RowClone: Fast and Energy-efficient In-DRAM Bulk Data Copy and Initialization

46th IEEE/ACM International Symposium on Microarchitecture (MICRO-46), December 2013.

Vivek Seshadri, Yoongu Kim, Chris Fallin*, Donghyuk Lee, Rachata Ausavarungnirun,
Gennady Pekhimenko, Yixin Luo, Onur Mutlu, Phillip B. Gibbons*, Michael A. Kozuch*,
Todd C. Mowry

Carnegie Mellon University
*Intel Labs

http://www.pdl.cmu.edu/

Several system-level operations trigger bulk data copy or initialization. Even though these bulk data operations do not require any computation, current systems transfer a large quantity of data back and forth on the memory channel to perform such operations. As a result, bulk data operations consume high latency, bandwidth, and energy—degrading both system performance and energy efficiency.

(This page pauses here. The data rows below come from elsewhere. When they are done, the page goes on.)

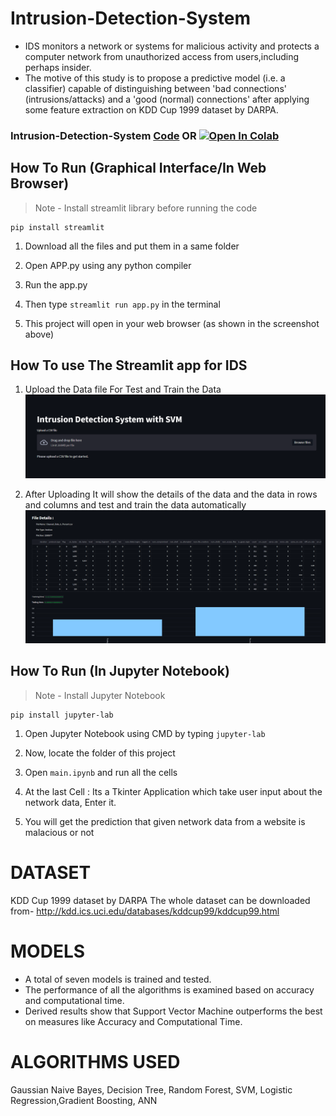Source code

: # Intrusion-Detection-System
- IDS monitors a network or systems for malicious activity and protects a computer network from unauthorized access from users,including perhaps insider.
- The motive of this study is to propose a predictive model (i.e. a classifier) capable of distinguishing between 'bad connections' (intrusions/attacks) and a 'good (normal) connections' after applying some feature extraction on KDD Cup 1999 dataset by DARPA. 

### Intrusion-Detection-System [Code](https://github.com/anupam215769/Movie-Recommender-System-ML/blob/main/movie-recommender-system.ipynb) OR <a href="https://colab.research.google.com/github/hacker-404-error/INTRUSION_DETECTION_-SYSTEM/blob/master/.ipynb_checkpoints/main-checkpoint.ipynb#scrollTo=MTHedt0aiG2Tb"><img src="https://colab.research.google.com/assets/colab-badge.svg" alt="Open In Colab"></a>


## How To Run (Graphical Interface/In Web Browser)

> Note - Install streamlit library before running the code

```
pip install streamlit
```

1. Download all the files and put them in a same folder

2. Open APP.py using any python compiler

3. Run the app.py

4. Then type `streamlit run app.py` in the terminal

5. This project will open in your web browser (as shown in the screenshot above)

## How To use The Streamlit app for IDS
1. Upload the Data file For Test and Train the Data
![rec](https://github.com/hacker-404-error/INTRUSION_DETECTION_-SYSTEM/blob/master/Images/Select%20CSV%20file%20For%20data%20in%20App.png)
   
2. After Uploading It will show the details of the data and the data in rows and columns and test and train the data automatically
![rec](https://github.com/hacker-404-error/INTRUSION_DETECTION_-SYSTEM/blob/master/Images/Training%20And%20Testing%20.png)


## How To Run (In Jupyter Notebook)

> Note - Install Jupyter Notebook

```
pip install jupyter-lab
```

1. Open Jupyter Notebook using CMD by typing `jupyter-lab`

2. Now, locate the folder of this project

3. Open `main.ipynb` and run all the cells

4. At the last Cell : Its a Tkinter Application which take user input about the network data, Enter it.

5. You will get the prediction that given network data from a website is malacious or not




# DATASET
KDD Cup 1999 dataset by DARPA
The whole dataset can be downloaded from- http://kdd.ics.uci.edu/databases/kddcup99/kddcup99.html

# MODELS
- A total of seven models is trained and tested. 
- The performance of all the algorithms is examined based on accuracy and computational time. 
- Derived results show that Support Vector Machine outperforms the best on measures like Accuracy and Computational Time.

# ALGORITHMS USED
Gaussian Naive Bayes, Decision Tree, Random Forest, SVM, Logistic Regression,Gradient Boosting, ANN



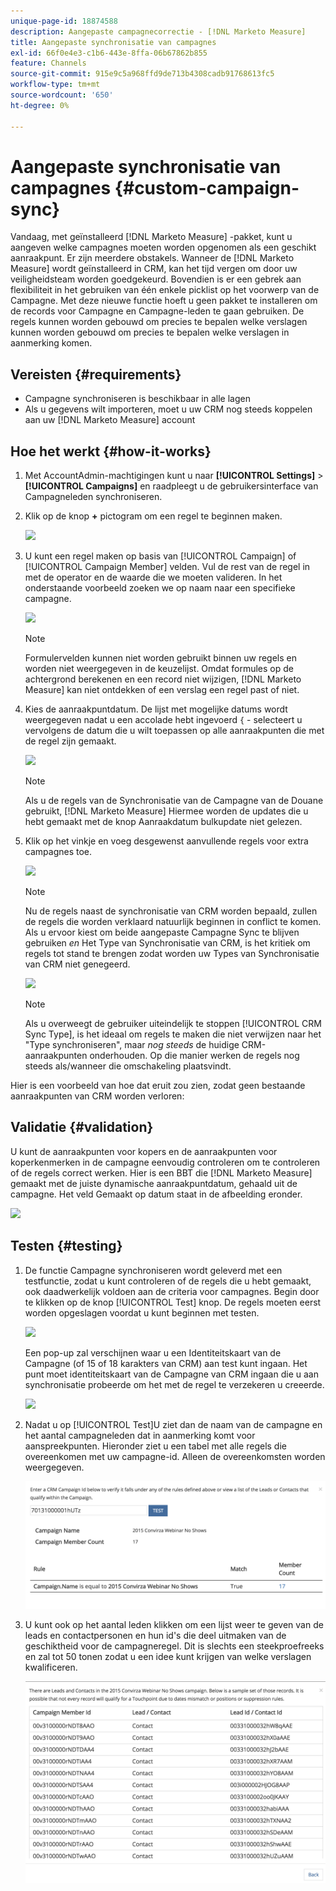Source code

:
 ```yaml
---
unique-page-id: 18874588
description: Aangepaste campagnecorrectie - [!DNL Marketo Measure]
title: Aangepaste synchronisatie van campagnes
exl-id: 66f0e4e3-c1b6-443e-8ffa-06b67862b855
feature: Channels
source-git-commit: 915e9c5a968ffd9de713b4308cadb91768613fc5
workflow-type: tm+mt
source-wordcount: '650'
ht-degree: 0%

---
```


# Aangepaste synchronisatie van campagnes {#custom-campaign-sync}

Vandaag, met geïnstalleerd [!DNL Marketo Measure] -pakket, kunt u aangeven welke campagnes moeten worden opgenomen als een geschikt aanraakpunt. Er zijn meerdere obstakels. Wanneer de [!DNL Marketo Measure] wordt geïnstalleerd in CRM, kan het tijd vergen om door uw veiligheidsteam worden goedgekeurd. Bovendien is er een gebrek aan flexibiliteit in het gebruiken van één enkele picklist op het voorwerp van de Campagne. Met deze nieuwe functie hoeft u geen pakket te installeren om de records voor Campagne en Campagne-leden te gaan gebruiken. De regels kunnen worden gebouwd om precies te bepalen welke verslagen kunnen worden gebouwd om precies te bepalen welke verslagen in aanmerking komen.

## Vereisten {#requirements}

* Campagne synchroniseren is beschikbaar in alle lagen
* Als u gegevens wilt importeren, moet u uw CRM nog steeds koppelen aan uw [!DNL Marketo Measure] account

## Hoe het werkt {#how-it-works}

1. Met AccountAdmin-machtigingen kunt u naar **[!UICONTROL Settings]** > **[!UICONTROL Campaigns]** en raadpleegt u de gebruikersinterface van Campagneleden synchroniseren.
1. Klik op de knop **+** pictogram om een regel te beginnen maken.

   ![](assets/1-1.png)

1. U kunt een regel maken op basis van [!UICONTROL Campaign] of [!UICONTROL Campaign Member] velden. Vul de rest van de regel in met de operator en de waarde die we moeten valideren. In het onderstaande voorbeeld zoeken we op naam naar een specifieke campagne.

   ![](assets/2-1.png)

   >[!NOTE]
   >
   >Formulervelden kunnen niet worden gebruikt binnen uw regels en worden niet weergegeven in de keuzelijst. Omdat formules op de achtergrond berekenen en een record niet wijzigen, [!DNL Marketo Measure] kan niet ontdekken of een verslag een regel past of niet.

1. Kies de aanraakpuntdatum. De lijst met mogelijke datums wordt weergegeven nadat u een accolade hebt ingevoerd `{` - selecteert u vervolgens de datum die u wilt toepassen op alle aanraakpunten die met de regel zijn gemaakt.

   ![](assets/3-1.png)

   >[!NOTE]
   >
   >Als u de regels van de Synchronisatie van de Campagne van de Douane gebruikt, [!DNL Marketo Measure] Hiermee worden de updates die u hebt gemaakt met de knop Aanraakdatum bulkupdate niet gelezen.

1. Klik op het vinkje en voeg desgewenst aanvullende regels voor extra campagnes toe.

   ![](assets/4-1.png)

   >[!NOTE]
   >
   >Nu de regels naast de synchronisatie van CRM worden bepaald, zullen de regels die worden verklaard natuurlijk beginnen in conflict te komen. Als u ervoor kiest om beide aangepaste Campagne Sync te blijven gebruiken _en_ Het Type van Synchronisatie van CRM, is het kritiek om regels tot stand te brengen zodat worden uw Types van Synchronisatie van CRM niet genegeerd.

   ![](assets/5-1.png)

   >[!NOTE]
   >
   >Als u overweegt de gebruiker uiteindelijk te stoppen [!UICONTROL CRM Sync Type], is het ideaal om regels te maken die niet verwijzen naar het &quot;Type synchroniseren&quot;, maar _nog steeds_ de huidige CRM-aanraakpunten onderhouden. Op die manier werken de regels nog steeds als/wanneer die omschakeling plaatsvindt.

Hier is een voorbeeld van hoe dat eruit zou zien, zodat geen bestaande aanraakpunten van CRM worden verloren:

## Validatie {#validation}

U kunt de aanraakpunten voor kopers en de aanraakpunten voor koperkenmerken in de campagne eenvoudig controleren om te controleren of de regels correct werken. Hier is een BBT die [!DNL Marketo Measure] gemaakt met de juiste dynamische aanraakpuntdatum, gehaald uit de campagne. Het veld Gemaakt op datum staat in de afbeelding eronder.

![](assets/6-1.png)

## Testen {#testing}

1. De functie Campagne synchroniseren wordt geleverd met een testfunctie, zodat u kunt controleren of de regels die u hebt gemaakt, ook daadwerkelijk voldoen aan de criteria voor campagnes. Begin door te klikken op de knop [!UICONTROL Test] knop. De regels moeten eerst worden opgeslagen voordat u kunt beginnen met testen.

   ![](assets/7-1.png)

   Een pop-up zal verschijnen waar u een Identiteitskaart van de Campagne (of 15 of 18 karakters van CRM) aan test kunt ingaan. Het punt moet identiteitskaart van de Campagne van CRM ingaan die u aan synchronisatie probeerde om het met de regel te verzekeren u creeerde.

   ![](assets/8-1.png)

1. Nadat u op [!UICONTROL Test]U ziet dan de naam van de campagne en het aantal campagneleden dat in aanmerking komt voor aanspreekpunten. Hieronder ziet u een tabel met alle regels die overeenkomen met uw campagne-id. Alleen de overeenkomsten worden weergegeven.

   ![](assets/9.png)

1. U kunt ook op het aantal leden klikken om een lijst weer te geven van de leads en contactpersonen en hun id&#39;s die deel uitmaken van de geschiktheid voor de campagneregel. Dit is slechts een steekproefreeks en zal tot 50 tonen zodat u een idee kunt krijgen van welke verslagen kwalificeren.

   ![](assets/10.png)
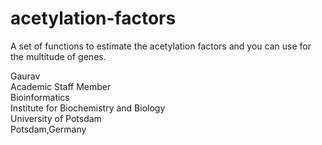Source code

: # acetylation-factors

A set of functions to estimate the acetylation factors and you can use for the multitude of genes. 

Gaurav \
Academic Staff Member \
Bioinformatics \
Institute for Biochemistry and Biology \
University of Potsdam \
Potsdam,Germany 
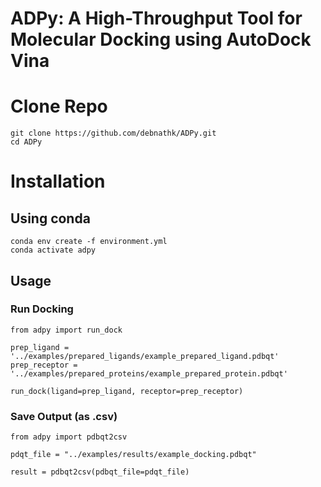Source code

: # ADPy: A High-Throughput Tool for Molecular Docking using AutoDock Vina

# Clone Repo

```
git clone https://github.com/debnathk/ADPy.git
cd ADPy
```


# Installation

## Using conda

```
conda env create -f environment.yml
conda activate adpy
```

## Usage

### Run Docking

```
from adpy import run_dock

prep_ligand = '../examples/prepared_ligands/example_prepared_ligand.pdbqt'
prep_receptor = '../examples/prepared_proteins/example_prepared_protein.pdbqt'

run_dock(ligand=prep_ligand, receptor=prep_receptor)
```

### Save Output (as .csv)

```
from adpy import pdbqt2csv

pdqt_file = "../examples/results/example_docking.pdbqt"

result = pdbqt2csv(pdbqt_file=pdqt_file)
```
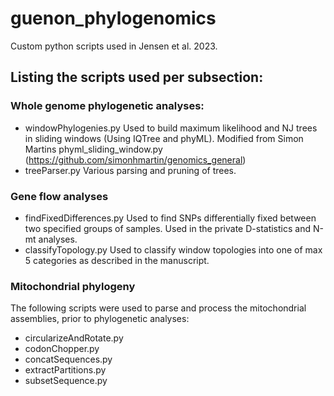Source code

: # guenon_phylogenomics
Custom python scripts used in Jensen et al. 2023.

## Listing the scripts used per subsection:
### Whole genome phylogenetic analyses:
- windowPhylogenies.py
  Used to build maximum likelihood and NJ trees in sliding windows (Using IQTree and phyML). Modified from Simon Martins phyml_sliding_window.py (https://github.com/simonhmartin/genomics_general)
- treeParser.py
  Various parsing and pruning of trees.

### Gene flow analyses
- findFixedDifferences.py
  Used to find SNPs differentially fixed between two specified groups of samples. Used in the private D-statistics and N-mt analyses.
- classifyTopology.py
  Used to classify window topologies into one of max 5 categories as described in the manuscript.

### Mitochondrial phylogeny
The following scripts were used to parse and process the mitochondrial assemblies, prior to phylogenetic analyses:
- circularizeAndRotate.py
- codonChopper.py
- concatSequences.py
- extractPartitions.py
- subsetSequence.py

In this work, we propose RowClone, a new and simple mechanism to perform bulk copy and initialization completely within DRAM — eliminating the need to transfer any data over the memory channel to perform such operations. Our key observation is that DRAM can internally and efficiently transfer a large quantity of data (multiple KBs) between a row of DRAM cells and the associated row buffer. Based on this, our primary mechanism can quickly copy an entire row of data from a source row to a destination row by first copying the data from the source row to the row buffer and then from the row buffer to the destination row, via two back-to-back activate commands. This mechanism, which we call the Fast Parallel Mode of RowClone, reduces the latency and energy consumption of a 4KB bulk copy operation by 11.6x and 74.4x, respectively, and a 4KB bulk zeroing operation by 6.0x and 41.5x, respectively. To efficiently copy data between rows that do not share a row buffer, we propose a second mode of RowClone, the Pipelined Serial Mode, which uses the shared internal bus of a DRAM chip to quickly copy data between two banks. RowClone requires only a 0.01% increase in DRAM chip area.

We quantitatively evaluate the benefits of RowClone by focusing on fork, one of the frequently invoked system calls, and five other copy and initialization intensive applications. Our results show that RowClone can significantly improve both single-core and multi-core system performance, while also significantly reducing main memory bandwidth and energy consumption.